Oh brother. I'm sorry to hear that you are second guessing your feelings on this one. Its your journal and you have a right to post whatever you would like except perhaps the name. I dont think anyone (including me) is really trying to bash dad but there is a legitimate issue there and I think you are dealing with it in a perfectly appropriate manner. Unlike myself who spent close to 20 years bashing the shit out of myself and a lot of other people for this and other reasons. It still fuels me to this day. A fact I am not proud of, but a fact nonetheless. What it all comes down to is this. Our father's influence (or lack thereof) did just as much for me in my formative years as that of any active participant in my life. I've been through a lot, but the fact is I wouldnt be who I am today if things had not happened just the way they did. And I like who I am today.

So thanks dad.

Happy father's day.

kevin said...

you and the offended are right on one point. there are posts where the name of my subject(s) adds or, sometimes, even defines the idea of the post. that was not the case on this one. it was an intentional release that was beside the point. my readers knew and know exactly who i am talking about. no need dumbing anything down for the sake of catharsis, right?

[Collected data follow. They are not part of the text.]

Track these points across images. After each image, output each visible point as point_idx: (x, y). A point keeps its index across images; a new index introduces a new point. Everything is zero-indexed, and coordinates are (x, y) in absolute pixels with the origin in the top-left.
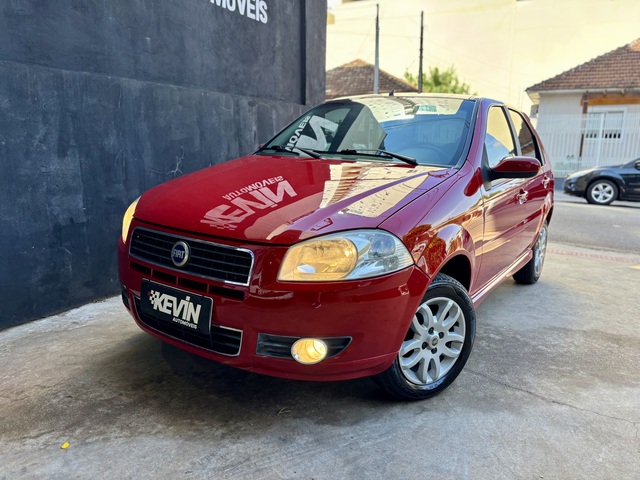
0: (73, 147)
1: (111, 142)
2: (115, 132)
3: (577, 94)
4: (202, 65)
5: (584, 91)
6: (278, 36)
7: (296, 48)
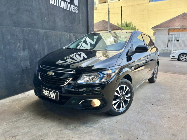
0: (27, 48)
1: (36, 47)
2: (37, 44)
3: (166, 29)
4: (60, 25)
5: (169, 28)
6: (81, 16)
7: (86, 19)
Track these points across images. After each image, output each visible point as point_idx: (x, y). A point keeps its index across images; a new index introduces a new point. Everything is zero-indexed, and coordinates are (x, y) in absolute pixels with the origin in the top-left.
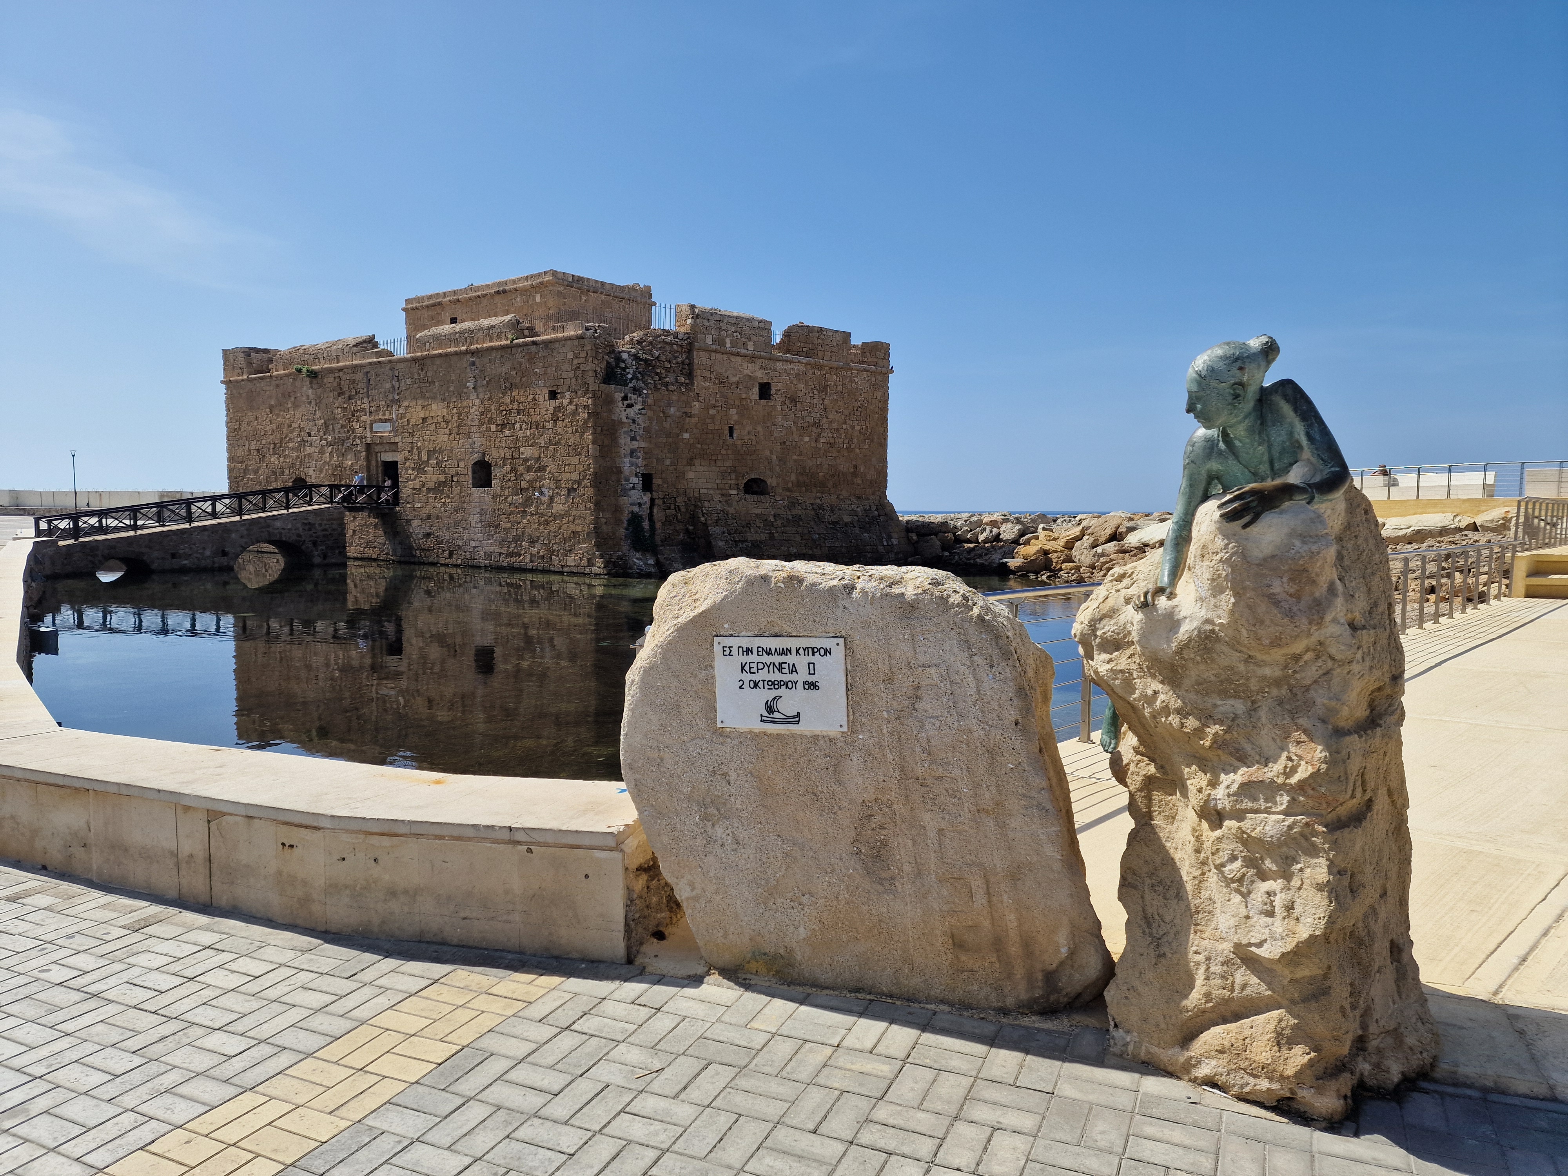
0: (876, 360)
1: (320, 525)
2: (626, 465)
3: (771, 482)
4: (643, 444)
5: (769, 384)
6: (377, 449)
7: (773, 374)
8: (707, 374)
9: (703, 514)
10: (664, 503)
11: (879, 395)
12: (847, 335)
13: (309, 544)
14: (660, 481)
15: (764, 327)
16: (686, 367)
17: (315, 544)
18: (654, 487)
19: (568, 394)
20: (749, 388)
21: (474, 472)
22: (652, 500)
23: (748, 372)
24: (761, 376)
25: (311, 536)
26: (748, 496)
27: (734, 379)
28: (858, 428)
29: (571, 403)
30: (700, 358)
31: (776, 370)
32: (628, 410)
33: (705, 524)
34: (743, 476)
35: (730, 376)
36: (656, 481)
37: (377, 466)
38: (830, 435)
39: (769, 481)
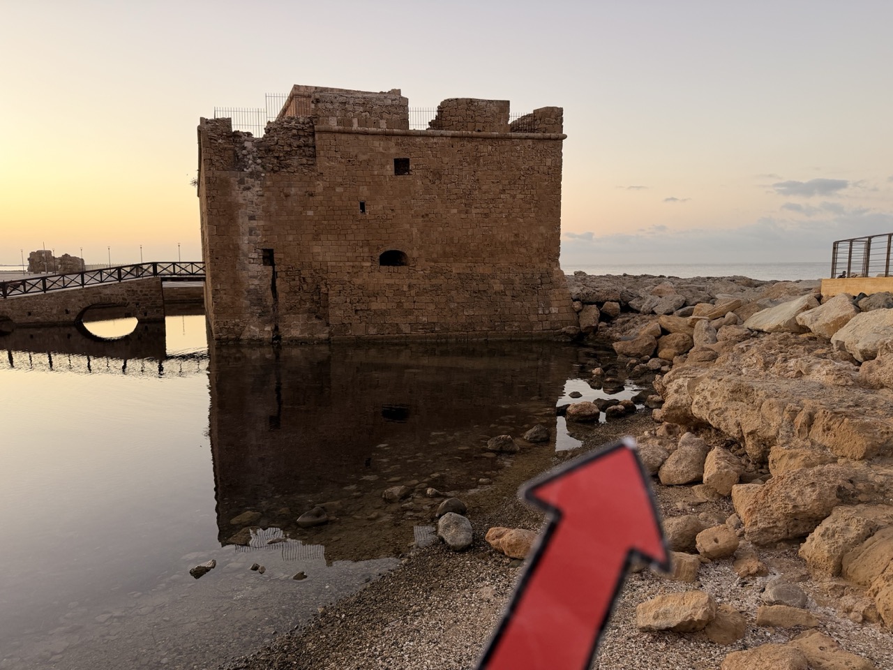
0: (545, 126)
2: (245, 242)
3: (413, 253)
4: (262, 223)
5: (406, 160)
7: (411, 149)
8: (332, 153)
10: (287, 275)
11: (550, 161)
12: (505, 105)
14: (281, 256)
18: (276, 261)
20: (383, 166)
22: (275, 273)
23: (380, 149)
24: (396, 152)
26: (383, 268)
27: (363, 158)
30: (323, 140)
31: (414, 145)
32: (245, 193)
33: (327, 295)
34: (378, 248)
35: (359, 155)
36: (278, 256)
38: (484, 205)
39: (408, 253)
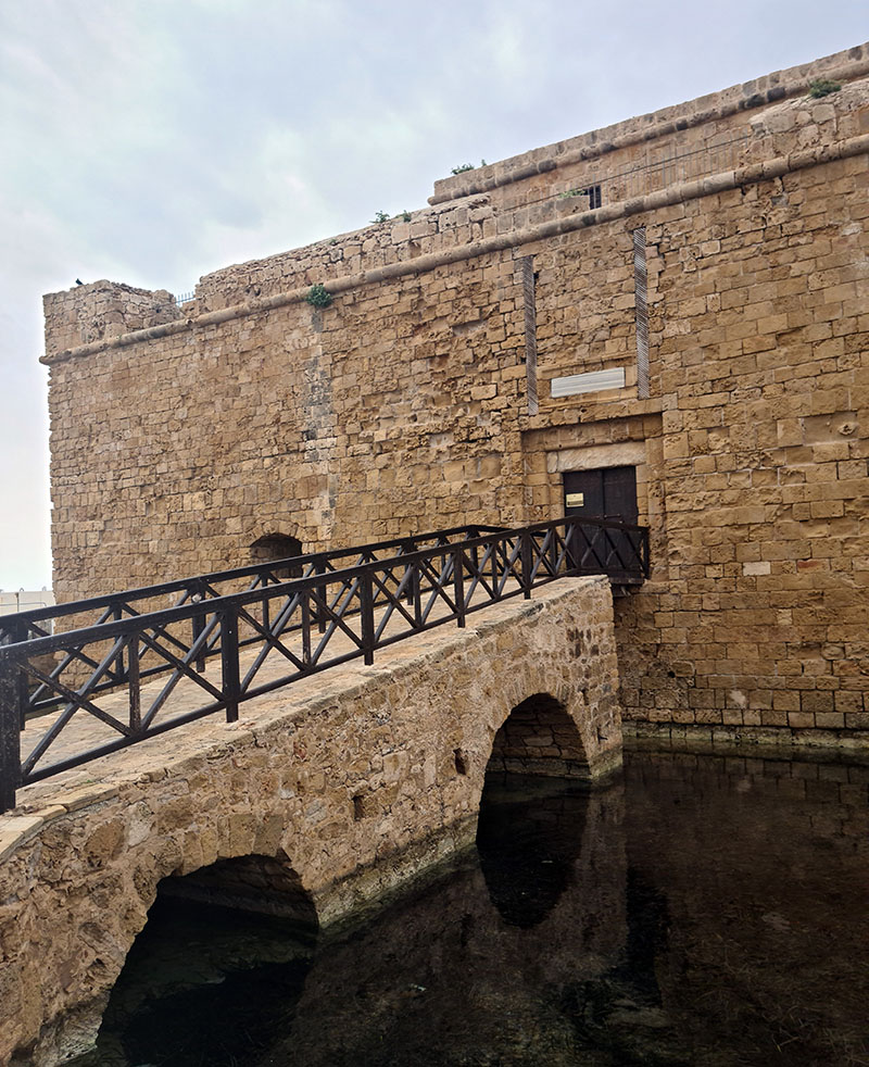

in that regard, i'll own up to the critique. for the rest of the edits, i'll eat them for now. this is the very first favor "the concerned" has ever asked me for, so out of respect for them, i'm ok with making them feel better about things.

that "the concerned" felt themself a better judge of what is or isn't appropriate in this particular situation was an innocent and ignorant mistake (i hope.), not a malicious one.

i am proud and honored that i share the true side of this story with you, brian. we may be outnumbered, but if i am going to burn, i'll burn with you.